GIVEN INSTRUCTION
Locate each line in the listing below that contains the word "typical", treating uppercase and lowercase letters as distinct, and copy every such line.

(Saved entries)

>> BEGIN

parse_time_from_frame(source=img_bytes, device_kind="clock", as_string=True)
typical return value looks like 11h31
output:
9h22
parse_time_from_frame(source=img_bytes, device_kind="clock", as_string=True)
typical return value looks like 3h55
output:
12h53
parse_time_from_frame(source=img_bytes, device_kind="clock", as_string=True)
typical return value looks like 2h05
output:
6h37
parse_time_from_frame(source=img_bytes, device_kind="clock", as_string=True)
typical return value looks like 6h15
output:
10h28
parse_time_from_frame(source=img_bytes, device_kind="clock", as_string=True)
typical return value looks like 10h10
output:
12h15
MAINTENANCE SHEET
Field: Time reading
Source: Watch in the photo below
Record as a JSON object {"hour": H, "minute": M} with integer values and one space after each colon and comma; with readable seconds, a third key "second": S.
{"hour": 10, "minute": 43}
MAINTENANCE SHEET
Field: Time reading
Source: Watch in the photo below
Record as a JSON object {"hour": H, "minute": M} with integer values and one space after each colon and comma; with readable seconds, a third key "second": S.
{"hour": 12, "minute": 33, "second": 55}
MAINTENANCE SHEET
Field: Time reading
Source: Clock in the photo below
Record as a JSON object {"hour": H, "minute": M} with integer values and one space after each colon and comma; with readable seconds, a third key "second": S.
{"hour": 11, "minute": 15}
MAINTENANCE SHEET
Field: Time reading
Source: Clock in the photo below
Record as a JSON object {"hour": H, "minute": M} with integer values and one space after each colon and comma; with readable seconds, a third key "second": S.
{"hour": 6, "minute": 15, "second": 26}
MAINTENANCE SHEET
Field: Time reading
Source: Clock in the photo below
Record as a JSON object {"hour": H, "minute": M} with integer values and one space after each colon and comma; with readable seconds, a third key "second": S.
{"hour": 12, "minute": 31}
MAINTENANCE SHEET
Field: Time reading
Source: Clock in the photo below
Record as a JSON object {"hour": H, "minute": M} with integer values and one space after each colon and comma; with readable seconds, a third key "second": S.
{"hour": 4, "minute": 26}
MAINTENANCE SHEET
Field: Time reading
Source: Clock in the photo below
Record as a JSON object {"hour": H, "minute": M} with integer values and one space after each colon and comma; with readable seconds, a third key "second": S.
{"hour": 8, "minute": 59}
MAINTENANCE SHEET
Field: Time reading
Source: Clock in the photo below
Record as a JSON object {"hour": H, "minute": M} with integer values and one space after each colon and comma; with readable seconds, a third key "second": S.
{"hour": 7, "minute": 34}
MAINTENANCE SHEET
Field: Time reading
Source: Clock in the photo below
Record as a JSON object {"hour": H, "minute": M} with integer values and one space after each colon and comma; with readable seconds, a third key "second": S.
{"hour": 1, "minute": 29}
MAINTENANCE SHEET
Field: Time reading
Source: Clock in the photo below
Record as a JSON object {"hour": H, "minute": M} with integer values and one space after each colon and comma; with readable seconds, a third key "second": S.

>> END

EXERCISE ANSWER
typical return value looks like 11h31
typical return value looks like 3h55
typical return value looks like 2h05
typical return value looks like 6h15
typical return value looks like 10h10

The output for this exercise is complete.